(Items listed in a dataset)

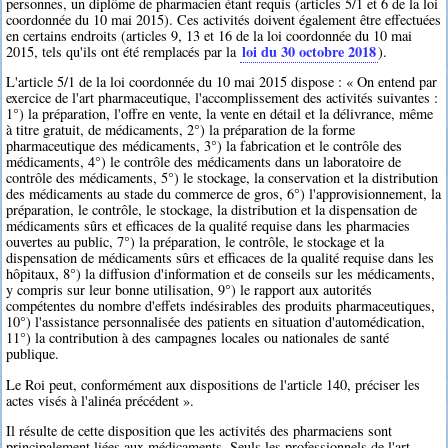
personnes, un diplôme de pharmacien étant requis (articles 5/1 et 6 de la loi
coordonnée du 10 mai 2015). Ces activités doivent également être effectuées
en certains endroits (articles 9, 13 et 16 de la loi coordonnée du 10 mai
loi du 30 octobre 2018
2015, tels qu'ils ont été remplacés par la
).
L'article 5/1 de la loi coordonnée du 10 mai 2015 dispose : « On entend par
exercice de l'art pharmaceutique, l'accomplissement des activités suivantes :
1°) la préparation, l'offre en vente, la vente en détail et la délivrance, même
à titre gratuit, de médicaments, 2°) la préparation de la forme
pharmaceutique des médicaments, 3°) la fabrication et le contrôle des
médicaments, 4°) le contrôle des médicaments dans un laboratoire de
contrôle des médicaments, 5°) le stockage, la conservation et la distribution
des médicaments au stade du commerce de gros, 6°) l'approvisionnement, la
préparation, le contrôle, le stockage, la distribution et la dispensation de
médicaments sûrs et efficaces de la qualité requise dans les pharmacies
ouvertes au public, 7°) la préparation, le contrôle, le stockage et la
dispensation de médicaments sûrs et efficaces de la qualité requise dans les
hôpitaux, 8°) la diffusion d'information et de conseils sur les médicaments,
y compris sur leur bonne utilisation, 9°) le rapport aux autorités
compétentes du nombre d'effets indésirables des produits pharmaceutiques,
10°) l'assistance personnalisée des patients en situation d'automédication,
11°) la contribution à des campagnes locales ou nationales de santé
publique.
Le Roi peut, conformément aux dispositions de l'article 140, préciser les
actes visés à l'alinéa précédent ».
Il résulte de cette disposition que les activités des pharmaciens sont
principalement liées aux médicaments. Seuls les professionnels de l'art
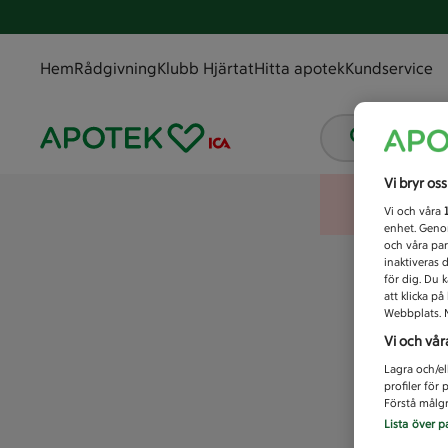
Hem
Rådgivning
Klubb Hjärtat
Hitta apotek
Kundservice
Vad letar
Vi bryr os
Vi och våra
enhet. Genom
och våra par
inaktiveras 
för dig. Du 
att klicka p
Webbplats. M
Vi och vår
Lagra och/el
profiler för
Förstå målgr
Lista över p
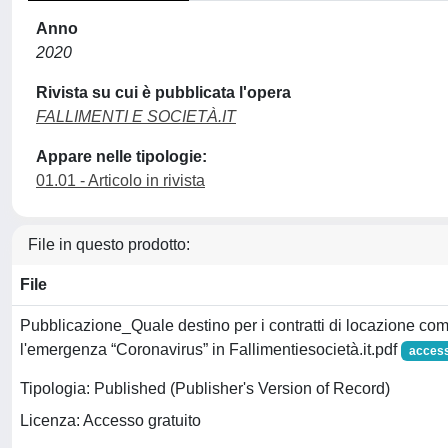
Anno
2020
Rivista su cui è pubblicata l'opera
FALLIMENTI E SOCIETÀ.IT
Appare nelle tipologie:
01.01 - Articolo in rivista
File in questo prodotto:
File
Pubblicazione_Quale destino per i contratti di locazione co
l'emergenza “Coronavirus” in Fallimentiesocietà.it.pdf
access
Tipologia: Published (Publisher's Version of Record)
Licenza: Accesso gratuito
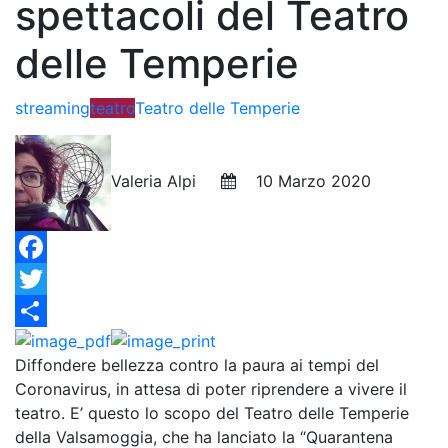
spettacoli del Teatro
delle Temperie
streaming
teatro
Teatro delle Temperie
Valeria Alpi
10 Marzo 2020
Facebook
Twitter
Condividi
Diffondere bellezza contro la paura ai tempi del
Coronavirus, in attesa di poter riprendere a vivere il
teatro. E’ questo lo scopo del Teatro delle Temperie
della Valsamoggia, che ha lanciato la “Quarantena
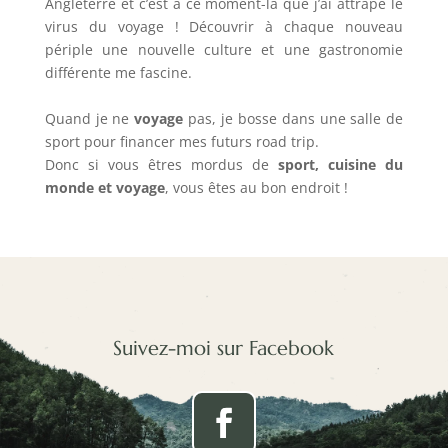
Angleterre et c’est à ce moment-là que j’ai attrapé le
virus du voyage ! Découvrir à chaque nouveau
périple une nouvelle culture et une gastronomie
différente me fascine.
Quand je ne
voyage
pas, je bosse dans une salle de
sport pour financer mes futurs road trip.
Donc si vous êtres mordus de
sport, cuisine du
monde et voyage
, vous êtes au bon endroit !
Suivez-moi sur Facebook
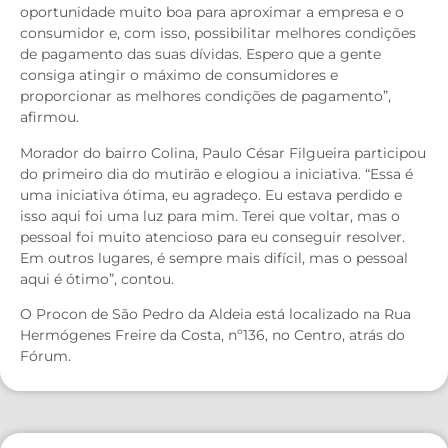
oportunidade muito boa para aproximar a empresa e o
consumidor e, com isso, possibilitar melhores condições
de pagamento das suas dívidas. Espero que a gente
consiga atingir o máximo de consumidores e
proporcionar as melhores condições de pagamento”,
afirmou.
Morador do bairro Colina, Paulo César Filgueira participou
do primeiro dia do mutirão e elogiou a iniciativa. “Essa é
uma iniciativa ótima, eu agradeço. Eu estava perdido e
isso aqui foi uma luz para mim. Terei que voltar, mas o
pessoal foi muito atencioso para eu conseguir resolver.
Em outros lugares, é sempre mais difícil, mas o pessoal
aqui é ótimo”, contou.
O Procon de São Pedro da Aldeia está localizado na Rua
Hermógenes Freire da Costa, nº136, no Centro, atrás do
Fórum.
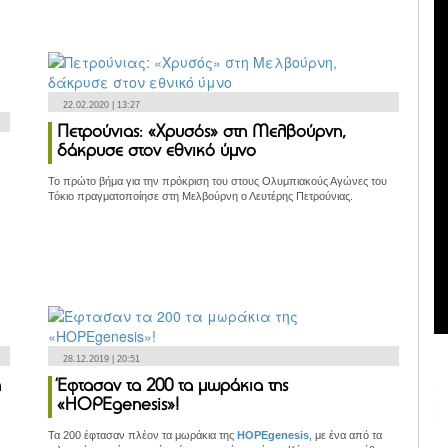
22.02.2020 | 13:27
Πετρούνιας: «Χρυσός» στη Μελβούρνη,
δάκρυσε στον εθνικό ύμνο
Το πρώτο βήμα για την πρόκριση του στους Ολυμπιακούς Αγώνες του
Τόκιο πραγματοποίησε στη Μελβούρνη ο Λευτέρης Πετρούνιας.
28.12.2019 | 20:51
η
Έφτασαν τα 200 τα μωράκια της
«HOPEgenesis»!
Τα 200 έφτασαν πλέον τα μωράκια της
HOPEgenesis
, με ένα από τα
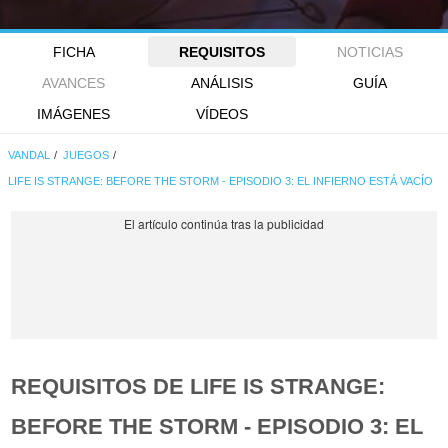
FICHA
REQUISITOS
NOTICIAS
AVANCES
ANÁLISIS
GUÍA
IMÁGENES
VÍDEOS
VANDAL
JUEGOS
LIFE IS STRANGE: BEFORE THE STORM - EPISODIO 3: EL INFIERNO ESTÁ VACÍO
REQUISITOS DE LIFE IS STRANGE:
BEFORE THE STORM - EPISODIO 3: EL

* Task prompt
Transcribe all of the lines above exactly as given. The pictures stay out.

* Solution
personnes, un diplôme de pharmacien étant requis (articles 5/1 et 6 de la loi
coordonnée du 10 mai 2015). Ces activités doivent également être effectuées
en certains endroits (articles 9, 13 et 16 de la loi coordonnée du 10 mai
loi du 30 octobre 2018
2015, tels qu'ils ont été remplacés par la
).
L'article 5/1 de la loi coordonnée du 10 mai 2015 dispose : « On entend par
exercice de l'art pharmaceutique, l'accomplissement des activités suivantes :
1°) la préparation, l'offre en vente, la vente en détail et la délivrance, même
à titre gratuit, de médicaments, 2°) la préparation de la forme
pharmaceutique des médicaments, 3°) la fabrication et le contrôle des
médicaments, 4°) le contrôle des médicaments dans un laboratoire de
contrôle des médicaments, 5°) le stockage, la conservation et la distribution
des médicaments au stade du commerce de gros, 6°) l'approvisionnement, la
préparation, le contrôle, le stockage, la distribution et la dispensation de
médicaments sûrs et efficaces de la qualité requise dans les pharmacies
ouvertes au public, 7°) la préparation, le contrôle, le stockage et la
dispensation de médicaments sûrs et efficaces de la qualité requise dans les
hôpitaux, 8°) la diffusion d'information et de conseils sur les médicaments,
y compris sur leur bonne utilisation, 9°) le rapport aux autorités
compétentes du nombre d'effets indésirables des produits pharmaceutiques,
10°) l'assistance personnalisée des patients en situation d'automédication,
11°) la contribution à des campagnes locales ou nationales de santé
publique.
Le Roi peut, conformément aux dispositions de l'article 140, préciser les
actes visés à l'alinéa précédent ».
Il résulte de cette disposition que les activités des pharmaciens sont
principalement liées aux médicaments. Seuls les professionnels de l'art
Hem
Rådgivning
Klubb Hjärtat
Hitta apotek
Kundservice
Vad letar
Vi bryr os
Vi och våra
enhet. Genom
och våra par
inaktiveras 
för dig. Du 
att klicka p
Webbplats. M
Vi och vår
Lagra och/el
profiler för
Förstå målgr
Lista över p
Anno
2020
Rivista su cui è pubblicata l'opera
FALLIMENTI E SOCIETÀ.IT
Appare nelle tipologie:
01.01 - Articolo in rivista
File in questo prodotto:
File
Pubblicazione_Quale destino per i contratti di locazione co
l'emergenza “Coronavirus” in Fallimentiesocietà.it.pdf
access
Tipologia: Published (Publisher's Version of Record)
Licenza: Accesso gratuito
spettacoli del Teatro
delle Temperie
streaming
teatro
Teatro delle Temperie
Valeria Alpi
10 Marzo 2020
Facebook
Twitter
Condividi
Diffondere bellezza contro la paura ai tempi del
Coronavirus, in attesa di poter riprendere a vivere il
teatro. E’ questo lo scopo del Teatro delle Temperie
della Valsamoggia, che ha lanciato la “Quarantena
Angleterre et c’est à ce moment-là que j’ai attrapé le
virus du voyage ! Découvrir à chaque nouveau
périple une nouvelle culture et une gastronomie
différente me fascine.
Quand je ne
voyage
pas, je bosse dans une salle de
sport pour financer mes futurs road trip.
Donc si vous êtres mordus de
sport, cuisine du
monde et voyage
, vous êtes au bon endroit !
Suivez-moi sur Facebook
oportunidade muito boa para aproximar a empresa e o
consumidor e, com isso, possibilitar melhores condições
de pagamento das suas dívidas. Espero que a gente
consiga atingir o máximo de consumidores e
proporcionar as melhores condições de pagamento”,
afirmou.
Morador do bairro Colina, Paulo César Filgueira participou
do primeiro dia do mutirão e elogiou a iniciativa. “Essa é
uma iniciativa ótima, eu agradeço. Eu estava perdido e
isso aqui foi uma luz para mim. Terei que voltar, mas o
pessoal foi muito atencioso para eu conseguir resolver.
Em outros lugares, é sempre mais difícil, mas o pessoal
aqui é ótimo”, contou.
O Procon de São Pedro da Aldeia está localizado na Rua
Hermógenes Freire da Costa, nº136, no Centro, atrás do
Fórum.
22.02.2020 | 13:27
Πετρούνιας: «Χρυσός» στη Μελβούρνη,
δάκρυσε στον εθνικό ύμνο
Το πρώτο βήμα για την πρόκριση του στους Ολυμπιακούς Αγώνες του
Τόκιο πραγματοποίησε στη Μελβούρνη ο Λευτέρης Πετρούνιας.
28.12.2019 | 20:51
η
Έφτασαν τα 200 τα μωράκια της
«HOPEgenesis»!
Τα 200 έφτασαν πλέον τα μωράκια της
HOPEgenesis
, με ένα από τα
FICHA
REQUISITOS
NOTICIAS
AVANCES
ANÁLISIS
GUÍA
IMÁGENES
VÍDEOS
VANDAL
JUEGOS
LIFE IS STRANGE: BEFORE THE STORM - EPISODIO 3: EL INFIERNO ESTÁ VACÍO
REQUISITOS DE LIFE IS STRANGE:
BEFORE THE STORM - EPISODIO 3: EL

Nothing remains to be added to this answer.